Authorities have also increased the number of banks approved to handle money transfers. There are now at least eight in Shanghai. Among Japanese banks, Sumitomo Mitsui Banking received approval in October.

China decided in 2019 to simplify remittance procedures for trade in goods. Shanghai, Beijing, Suzhou and Hangzhou have extended this measure to trade in services.

The easing off red tape is designed to show that China is softening capital controls, which were tightened following the 2015 market dive. The country devalued the yuan in 2015, but a lack of transparency still caused the currency and domestic stocks to plunge.
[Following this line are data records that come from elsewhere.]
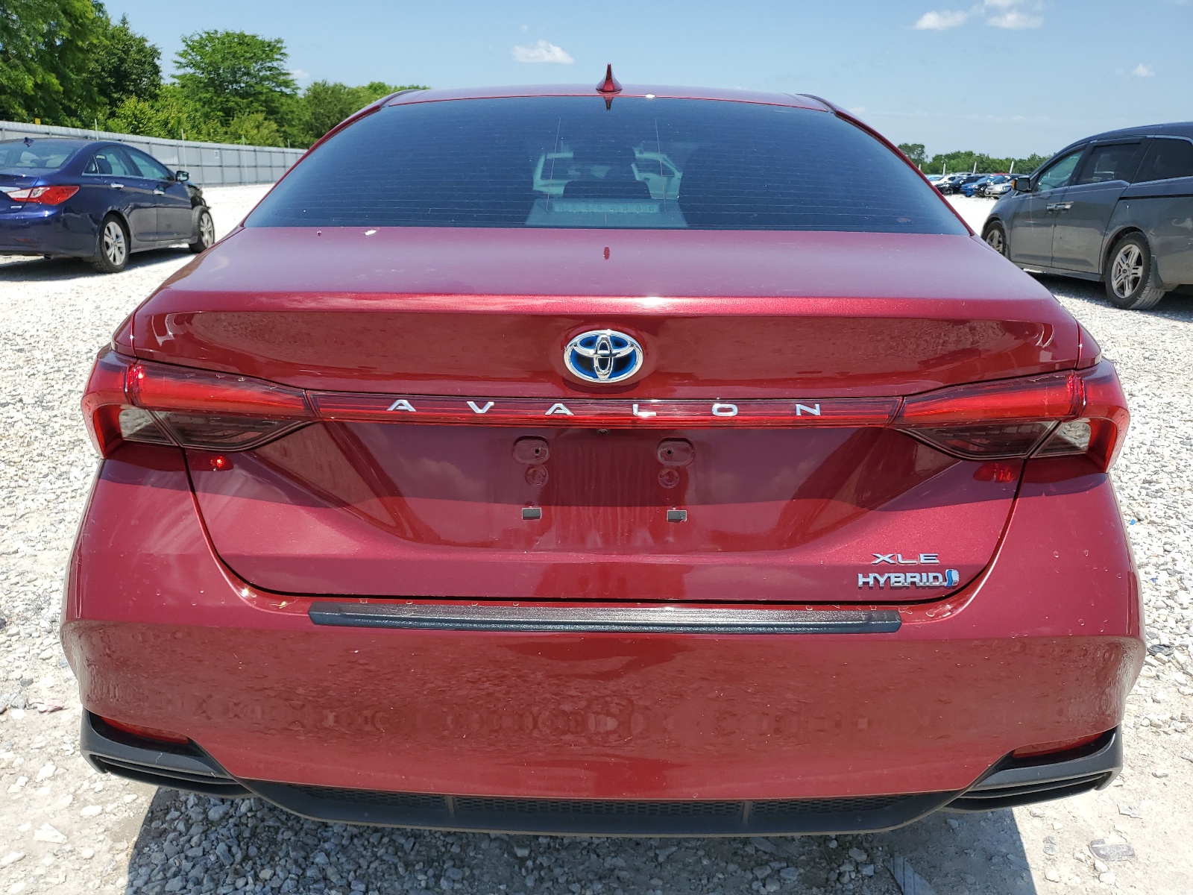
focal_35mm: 26
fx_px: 896
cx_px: 596
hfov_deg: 67.3
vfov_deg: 53.1
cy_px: 448
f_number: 1.5
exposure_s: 1/2500
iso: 50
Beijing succeeded in stemming the outflow of capital but the lack of transparency hurt the reputations of the currency and monetary authorities.

China has since gradually lifted capital controls. This has been accelerating since 2019, possibly because Beijing has become more confident, as capital outflow was limited when the Chinese currency weakened to 7 yuan per dollar in the summer of 2019.
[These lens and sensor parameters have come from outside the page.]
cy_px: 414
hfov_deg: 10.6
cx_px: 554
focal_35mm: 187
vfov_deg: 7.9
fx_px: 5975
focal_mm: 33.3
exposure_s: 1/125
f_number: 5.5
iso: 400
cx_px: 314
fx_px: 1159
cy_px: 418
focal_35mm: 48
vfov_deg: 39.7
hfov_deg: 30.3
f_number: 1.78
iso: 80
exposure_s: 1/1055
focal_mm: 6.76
While anxious about the yuan's depreciation and capital outflow, China also sees a stronger yuan as weakening exports. "With the simplification of procedures, China intends to examine how fast the overseas transfers will increase while sending a message that it does not want a further rise in the yuan," a foreign banker told Nikkei.

But China is relaxing controls only on daily transactions while retaining a tight rein on "capital items" such as direct investment. The 14th Five-year Plan, drafted by the Chinese Communist Party in October, called for prudence in promoting the international use of the yuan.

As the current 13th Five-year Plan pointed out the need for a slow but steady increase in the international use of the currency, Guan Tao, an economist at BOC International Securities, said China is "shifting toward a more cautious stance" on the issue.

A lawyer familiar with overseas remittances said $50 million is a threshold for avoiding trouble for capital items.

For now, it is unlikely that China will move forward to fully liberalize foreign currency exchanges, although it emphasizes improvements in the procedures.